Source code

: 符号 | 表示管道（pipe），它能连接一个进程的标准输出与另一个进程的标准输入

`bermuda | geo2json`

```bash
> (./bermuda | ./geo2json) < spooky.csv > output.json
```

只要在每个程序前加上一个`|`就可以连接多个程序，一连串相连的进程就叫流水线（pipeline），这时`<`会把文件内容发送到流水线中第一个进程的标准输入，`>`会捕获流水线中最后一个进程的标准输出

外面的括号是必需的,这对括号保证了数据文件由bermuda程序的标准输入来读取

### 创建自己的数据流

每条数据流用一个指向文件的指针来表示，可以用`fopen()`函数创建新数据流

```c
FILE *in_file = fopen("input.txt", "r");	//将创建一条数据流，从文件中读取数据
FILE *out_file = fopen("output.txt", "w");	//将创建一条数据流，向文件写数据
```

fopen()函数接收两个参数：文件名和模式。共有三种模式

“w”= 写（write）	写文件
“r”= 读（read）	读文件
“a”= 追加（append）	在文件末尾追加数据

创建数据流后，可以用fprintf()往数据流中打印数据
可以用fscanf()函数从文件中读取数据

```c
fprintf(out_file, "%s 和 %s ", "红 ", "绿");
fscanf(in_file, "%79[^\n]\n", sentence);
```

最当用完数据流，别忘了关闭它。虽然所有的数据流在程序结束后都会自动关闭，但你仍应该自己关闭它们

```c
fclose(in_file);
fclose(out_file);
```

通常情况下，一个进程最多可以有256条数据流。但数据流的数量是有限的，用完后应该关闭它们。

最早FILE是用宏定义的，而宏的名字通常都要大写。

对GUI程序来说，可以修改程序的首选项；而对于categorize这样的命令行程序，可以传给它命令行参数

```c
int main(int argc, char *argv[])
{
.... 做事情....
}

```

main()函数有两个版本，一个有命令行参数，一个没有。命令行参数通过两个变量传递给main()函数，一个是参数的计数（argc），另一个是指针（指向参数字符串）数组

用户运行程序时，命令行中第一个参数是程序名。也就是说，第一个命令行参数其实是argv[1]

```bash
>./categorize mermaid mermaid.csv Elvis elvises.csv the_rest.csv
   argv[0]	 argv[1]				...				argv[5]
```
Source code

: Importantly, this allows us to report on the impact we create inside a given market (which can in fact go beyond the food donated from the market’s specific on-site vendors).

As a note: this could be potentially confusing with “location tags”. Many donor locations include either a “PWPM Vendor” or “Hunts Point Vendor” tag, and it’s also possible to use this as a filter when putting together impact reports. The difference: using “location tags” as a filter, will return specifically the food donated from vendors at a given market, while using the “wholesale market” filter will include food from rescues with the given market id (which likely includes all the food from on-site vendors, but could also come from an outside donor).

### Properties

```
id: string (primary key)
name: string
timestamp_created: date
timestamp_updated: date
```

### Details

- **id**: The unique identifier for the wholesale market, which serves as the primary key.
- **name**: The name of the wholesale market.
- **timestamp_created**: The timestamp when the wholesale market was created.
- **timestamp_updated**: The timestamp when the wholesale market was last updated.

_ACTIVITY:_ Nothing in the data may be left out. Copy all of it exactly.

_ANSWER SPACE:_
Source code

: 符号 | 表示管道（pipe），它能连接一个进程的标准输出与另一个进程的标准输入

`bermuda | geo2json`

```bash
> (./bermuda | ./geo2json) < spooky.csv > output.json
```

只要在每个程序前加上一个`|`就可以连接多个程序，一连串相连的进程就叫流水线（pipeline），这时`<`会把文件内容发送到流水线中第一个进程的标准输入，`>`会捕获流水线中最后一个进程的标准输出

外面的括号是必需的,这对括号保证了数据文件由bermuda程序的标准输入来读取

### 创建自己的数据流

每条数据流用一个指向文件的指针来表示，可以用`fopen()`函数创建新数据流

```c
FILE *in_file = fopen("input.txt", "r");	//将创建一条数据流，从文件中读取数据
FILE *out_file = fopen("output.txt", "w");	//将创建一条数据流，向文件写数据
```

fopen()函数接收两个参数：文件名和模式。共有三种模式

“w”= 写（write）	写文件
“r”= 读（read）	读文件
“a”= 追加（append）	在文件末尾追加数据

创建数据流后，可以用fprintf()往数据流中打印数据
可以用fscanf()函数从文件中读取数据

```c
fprintf(out_file, "%s 和 %s ", "红 ", "绿");
fscanf(in_file, "%79[^\n]\n", sentence);
```

最当用完数据流，别忘了关闭它。虽然所有的数据流在程序结束后都会自动关闭，但你仍应该自己关闭它们

```c
fclose(in_file);
fclose(out_file);
```

通常情况下，一个进程最多可以有256条数据流。但数据流的数量是有限的，用完后应该关闭它们。

最早FILE是用宏定义的，而宏的名字通常都要大写。

对GUI程序来说，可以修改程序的首选项；而对于categorize这样的命令行程序，可以传给它命令行参数

```c
int main(int argc, char *argv[])
{
.... 做事情....
}

```

main()函数有两个版本，一个有命令行参数，一个没有。命令行参数通过两个变量传递给main()函数，一个是参数的计数（argc），另一个是指针（指向参数字符串）数组

用户运行程序时，命令行中第一个参数是程序名。也就是说，第一个命令行参数其实是argv[1]

```bash
>./categorize mermaid mermaid.csv Elvis elvises.csv the_rest.csv
   argv[0]	 argv[1]				...				argv[5]
```
Source code

: Importantly, this allows us to report on the impact we create inside a given market (which can in fact go beyond the food donated from the market’s specific on-site vendors).

As a note: this could be potentially confusing with “location tags”. Many donor locations include either a “PWPM Vendor” or “Hunts Point Vendor” tag, and it’s also possible to use this as a filter when putting together impact reports. The difference: using “location tags” as a filter, will return specifically the food donated from vendors at a given market, while using the “wholesale market” filter will include food from rescues with the given market id (which likely includes all the food from on-site vendors, but could also come from an outside donor).

### Properties

```
id: string (primary key)
name: string
timestamp_created: date
timestamp_updated: date
```

### Details

- **id**: The unique identifier for the wholesale market, which serves as the primary key.
- **name**: The name of the wholesale market.
- **timestamp_created**: The timestamp when the wholesale market was created.
- **timestamp_updated**: The timestamp when the wholesale market was last updated.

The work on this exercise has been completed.